[Stored items from a collection]
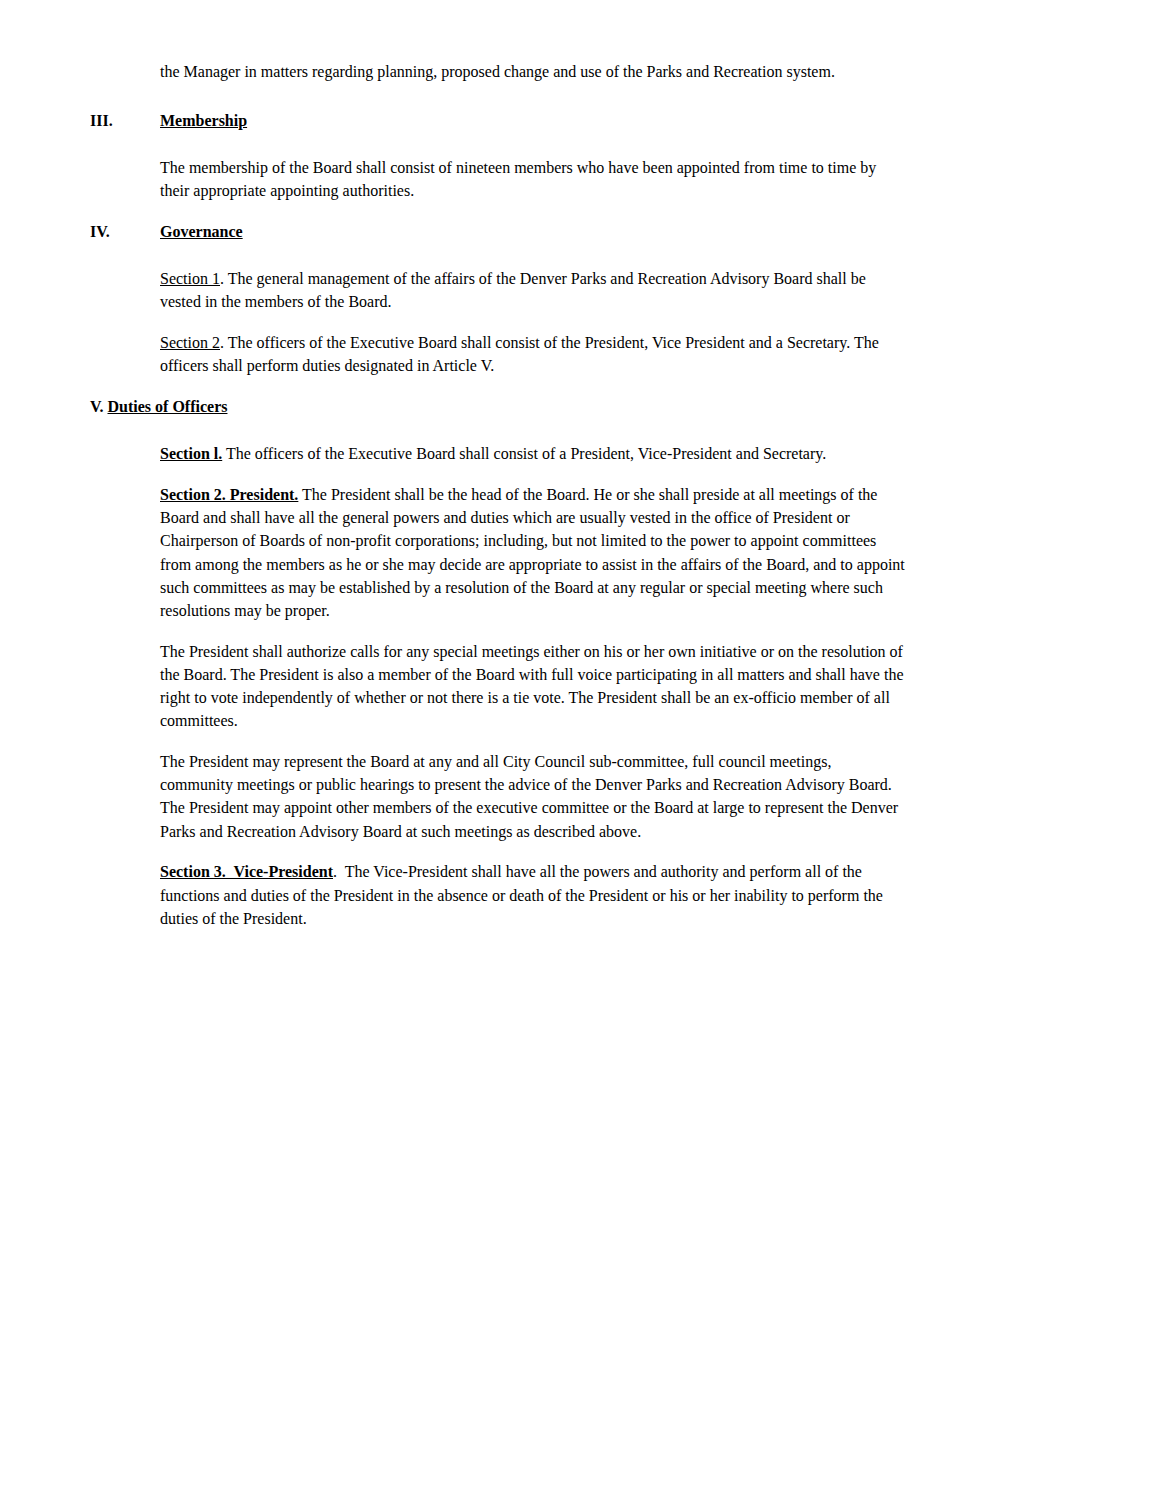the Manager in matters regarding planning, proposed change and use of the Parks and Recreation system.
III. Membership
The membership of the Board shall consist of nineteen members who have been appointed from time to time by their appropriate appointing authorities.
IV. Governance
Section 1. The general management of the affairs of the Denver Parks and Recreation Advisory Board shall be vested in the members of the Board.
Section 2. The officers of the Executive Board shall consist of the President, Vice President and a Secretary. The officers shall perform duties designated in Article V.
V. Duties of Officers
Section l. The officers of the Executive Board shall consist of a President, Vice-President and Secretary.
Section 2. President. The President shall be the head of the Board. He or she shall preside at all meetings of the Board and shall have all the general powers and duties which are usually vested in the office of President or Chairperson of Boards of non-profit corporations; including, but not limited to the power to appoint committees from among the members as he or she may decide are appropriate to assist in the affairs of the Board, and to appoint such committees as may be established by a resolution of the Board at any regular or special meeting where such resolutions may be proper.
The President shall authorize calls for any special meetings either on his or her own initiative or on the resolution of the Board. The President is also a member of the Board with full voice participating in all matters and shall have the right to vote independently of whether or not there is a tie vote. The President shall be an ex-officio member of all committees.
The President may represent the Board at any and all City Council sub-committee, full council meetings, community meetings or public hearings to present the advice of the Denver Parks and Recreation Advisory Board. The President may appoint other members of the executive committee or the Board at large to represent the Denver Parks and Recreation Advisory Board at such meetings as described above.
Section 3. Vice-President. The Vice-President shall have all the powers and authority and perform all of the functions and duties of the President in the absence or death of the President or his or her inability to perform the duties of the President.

§ Work item:
Scan the data above; copy every line where "Advisory" appears.

§ Output of the exercise:
Section 1. The general management of the affairs of the Denver Parks and Recreation Advisory Board shall be vested in the members of the Board.
The President may represent the Board at any and all City Council sub-committee, full council meetings, community meetings or public hearings to present the advice of the Denver Parks and Recreation Advisory Board. The President may appoint other members of the executive committee or the Board at large to represent the Denver Parks and Recreation Advisory Board at such meetings as described above.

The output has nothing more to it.